WHAT YOU SHOULD DO
The output must reproduce each line of the data word for word.

··· RECORDED INFORMATION

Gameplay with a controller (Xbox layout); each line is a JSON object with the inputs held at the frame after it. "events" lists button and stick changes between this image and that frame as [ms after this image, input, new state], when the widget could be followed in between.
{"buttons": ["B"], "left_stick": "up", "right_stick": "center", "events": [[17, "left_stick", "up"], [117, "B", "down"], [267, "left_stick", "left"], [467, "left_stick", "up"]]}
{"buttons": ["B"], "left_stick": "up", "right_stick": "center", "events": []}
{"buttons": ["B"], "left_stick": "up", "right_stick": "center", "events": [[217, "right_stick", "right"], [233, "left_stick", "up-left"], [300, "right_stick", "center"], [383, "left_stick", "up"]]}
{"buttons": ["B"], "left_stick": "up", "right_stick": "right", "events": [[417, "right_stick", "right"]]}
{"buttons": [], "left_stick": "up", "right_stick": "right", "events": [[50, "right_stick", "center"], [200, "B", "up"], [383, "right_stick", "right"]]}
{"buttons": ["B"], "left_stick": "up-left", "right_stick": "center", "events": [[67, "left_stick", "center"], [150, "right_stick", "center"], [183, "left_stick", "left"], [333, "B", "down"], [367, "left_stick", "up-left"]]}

······

RESULT OF THE TASK
Gameplay with a controller (Xbox layout); each line is a JSON object with the inputs held at the frame after it. "events" lists button and stick changes between this image and that frame as [ms after this image, input, new state], when the widget could be followed in between.
{"buttons": ["B"], "left_stick": "up", "right_stick": "center", "events": [[17, "left_stick", "up"], [117, "B", "down"], [267, "left_stick", "left"], [467, "left_stick", "up"]]}
{"buttons": ["B"], "left_stick": "up", "right_stick": "center", "events": []}
{"buttons": ["B"], "left_stick": "up", "right_stick": "center", "events": [[217, "right_stick", "right"], [233, "left_stick", "up-left"], [300, "right_stick", "center"], [383, "left_stick", "up"]]}
{"buttons": ["B"], "left_stick": "up", "right_stick": "right", "events": [[417, "right_stick", "right"]]}
{"buttons": [], "left_stick": "up", "right_stick": "right", "events": [[50, "right_stick", "center"], [200, "B", "up"], [383, "right_stick", "right"]]}
{"buttons": ["B"], "left_stick": "up-left", "right_stick": "center", "events": [[67, "left_stick", "center"], [150, "right_stick", "center"], [183, "left_stick", "left"], [333, "B", "down"], [367, "left_stick", "up-left"]]}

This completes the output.